_Task goal_.
Print every record exactly, omitting all pictures.

_Materials provided_.
==============================
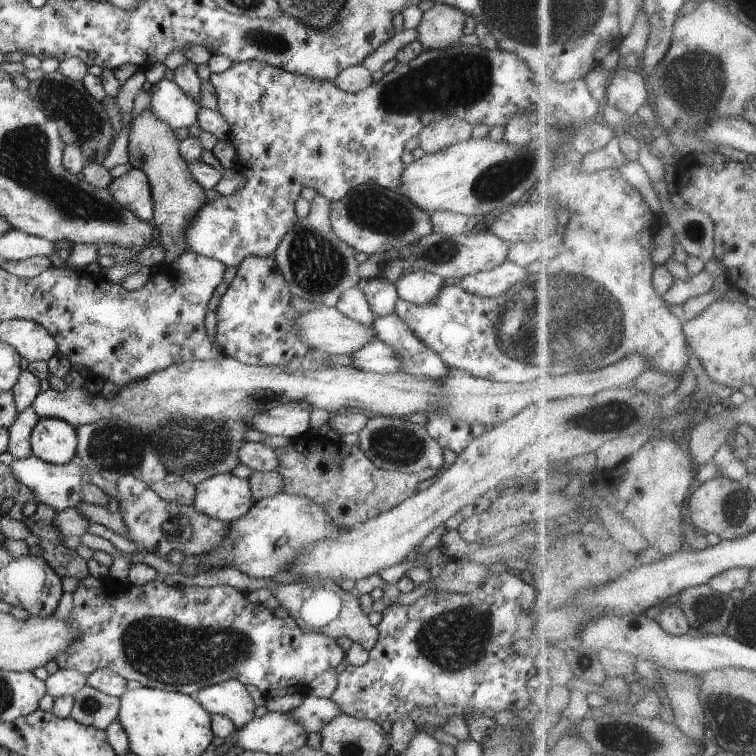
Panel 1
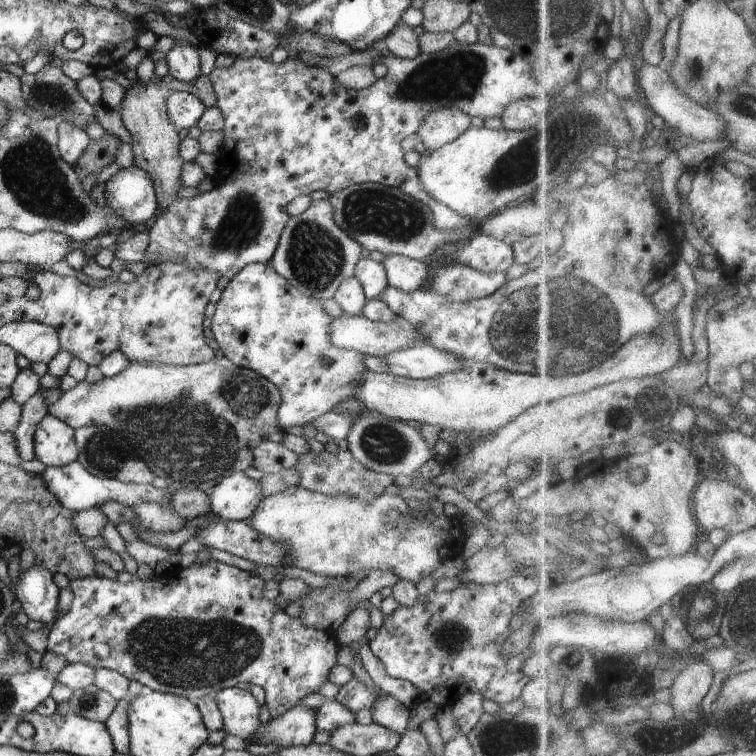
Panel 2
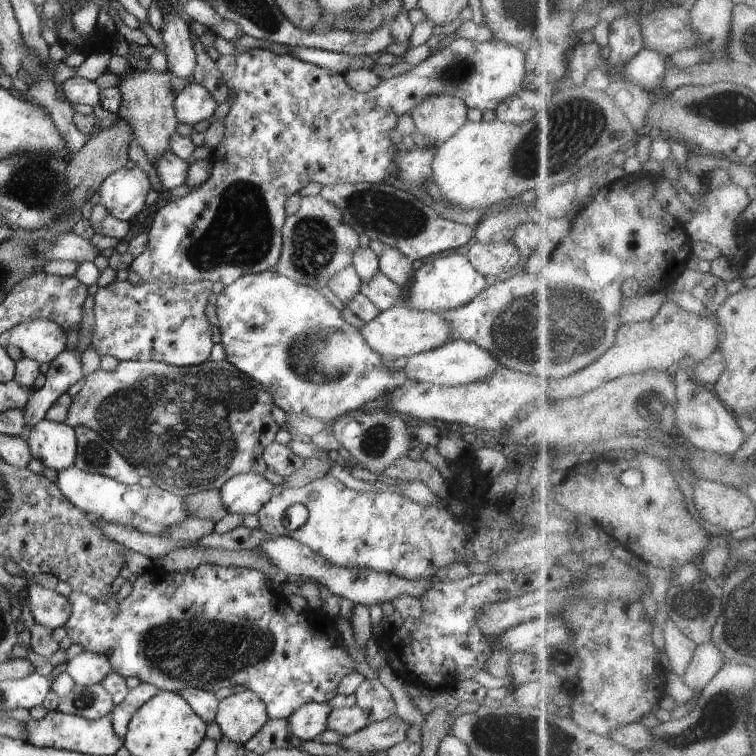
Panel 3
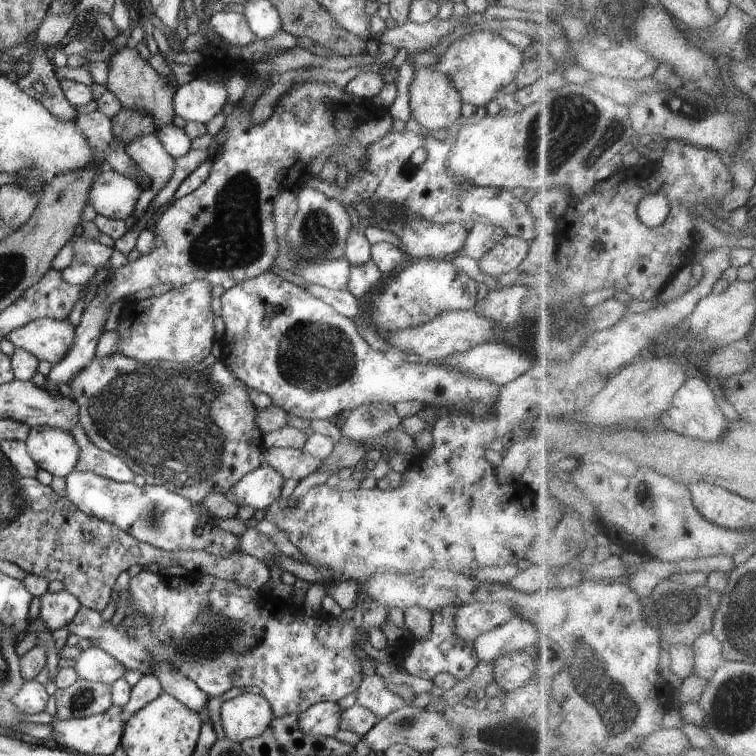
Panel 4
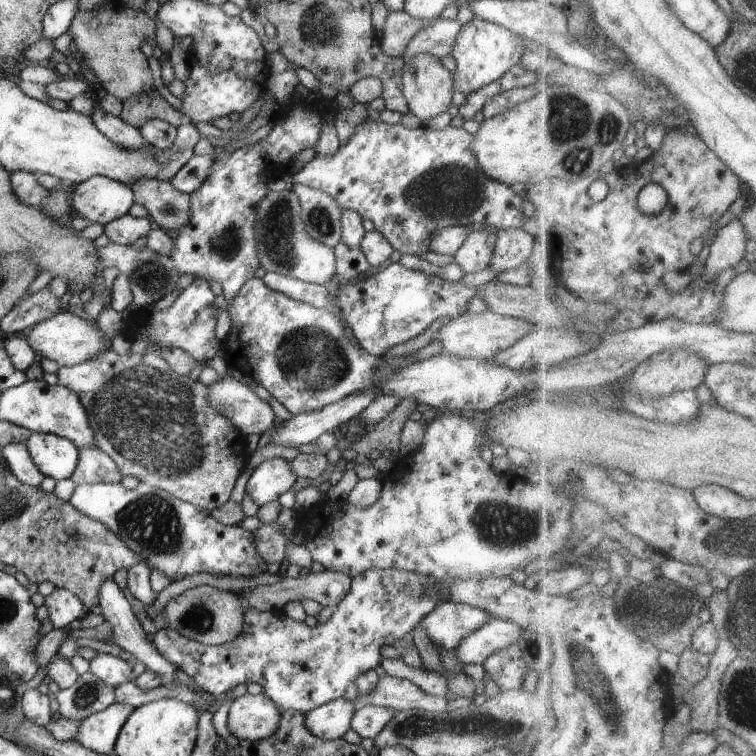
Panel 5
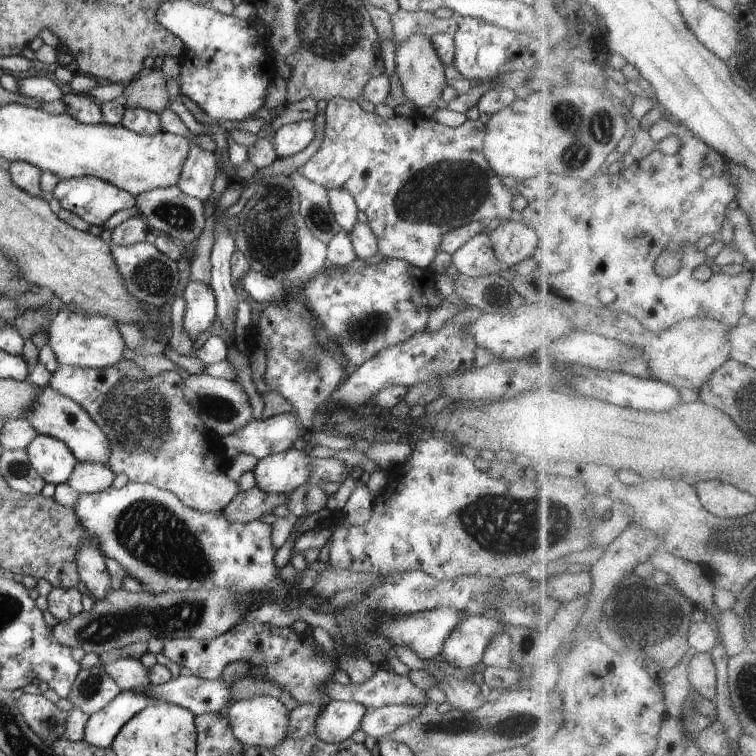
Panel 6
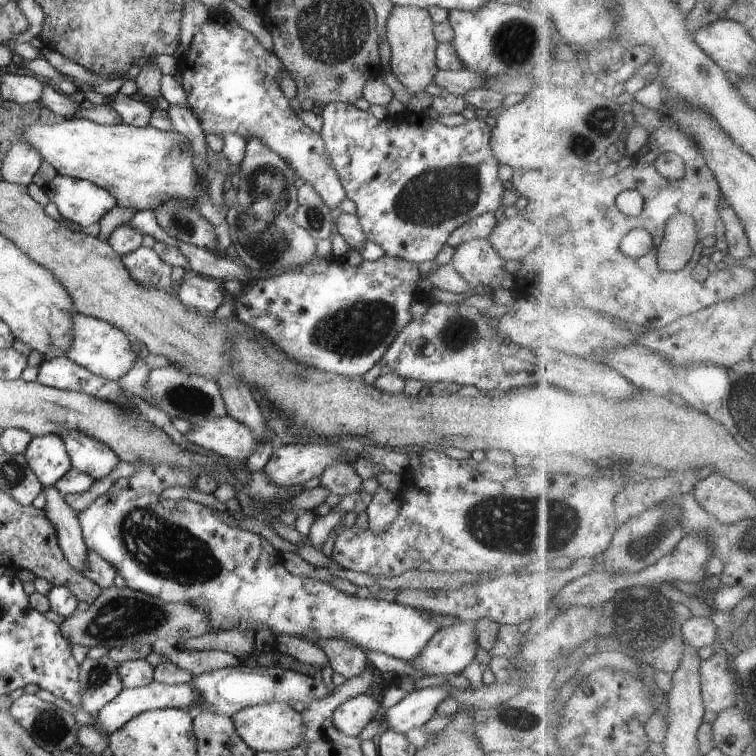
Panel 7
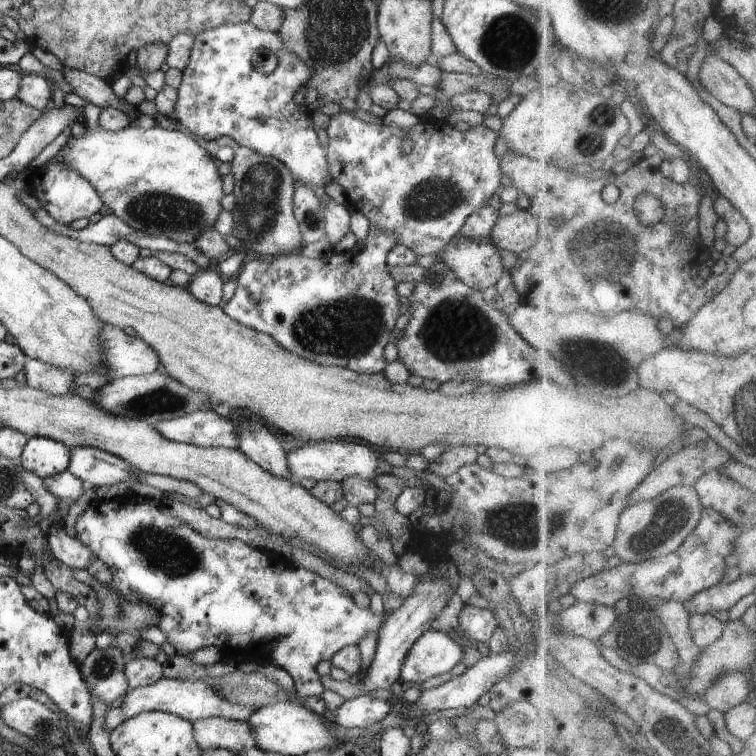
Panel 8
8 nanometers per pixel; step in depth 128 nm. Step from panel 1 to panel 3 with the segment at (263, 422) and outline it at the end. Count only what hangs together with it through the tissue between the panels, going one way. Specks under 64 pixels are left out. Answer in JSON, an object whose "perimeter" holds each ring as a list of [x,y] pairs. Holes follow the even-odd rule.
{"perimeter":[[[273,268],[270,271],[264,271],[261,273],[250,273],[238,277],[238,280],[232,282],[228,286],[225,286],[224,290],[217,295],[216,302],[216,314],[220,321],[220,336],[221,344],[224,348],[226,357],[225,359],[236,367],[236,370],[243,372],[249,378],[252,378],[254,382],[258,382],[260,386],[264,386],[264,390],[272,390],[272,402],[278,408],[282,408],[286,414],[294,414],[300,417],[318,418],[318,420],[336,420],[343,414],[348,412],[356,412],[360,408],[369,402],[370,400],[376,400],[380,398],[384,392],[392,392],[396,390],[398,386],[406,386],[414,380],[406,378],[406,372],[404,369],[393,370],[387,367],[382,361],[384,358],[380,354],[376,354],[362,336],[358,329],[344,319],[344,315],[341,312],[341,307],[333,301],[333,299],[325,292],[316,290],[310,286],[304,284],[298,284],[291,278],[276,272]]]}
==============================
_Expected answer_.
Panel 1
Panel 2
Panel 3
Panel 4
Panel 5
Panel 6
Panel 7
Panel 8
8 nanometers per pixel; step in depth 128 nm. Step from panel 1 to panel 3 with the segment at (263, 422) and outline it at the end. Count only what hangs together with it through the tissue between the panels, going one way. Specks under 64 pixels are left out. Answer in JSON, an object whose "perimeter" holds each ring as a list of [x,y] pairs. Holes follow the even-odd rule.
{"perimeter":[[[273,268],[270,271],[264,271],[261,273],[250,273],[238,277],[238,280],[232,282],[228,286],[225,286],[224,290],[217,295],[216,302],[216,314],[220,321],[220,336],[221,344],[224,348],[226,357],[225,359],[236,367],[236,370],[243,372],[249,378],[252,378],[254,382],[258,382],[260,386],[264,386],[264,390],[272,390],[272,402],[278,408],[282,408],[286,414],[294,414],[300,417],[318,418],[318,420],[336,420],[343,414],[348,412],[356,412],[360,408],[369,402],[370,400],[376,400],[380,398],[384,392],[392,392],[396,390],[398,386],[406,386],[414,380],[406,378],[406,372],[404,369],[393,370],[387,367],[382,361],[384,358],[380,354],[376,354],[362,336],[358,329],[344,319],[344,315],[341,312],[341,307],[333,301],[333,299],[325,292],[316,290],[310,286],[304,284],[298,284],[291,278],[276,272]]]}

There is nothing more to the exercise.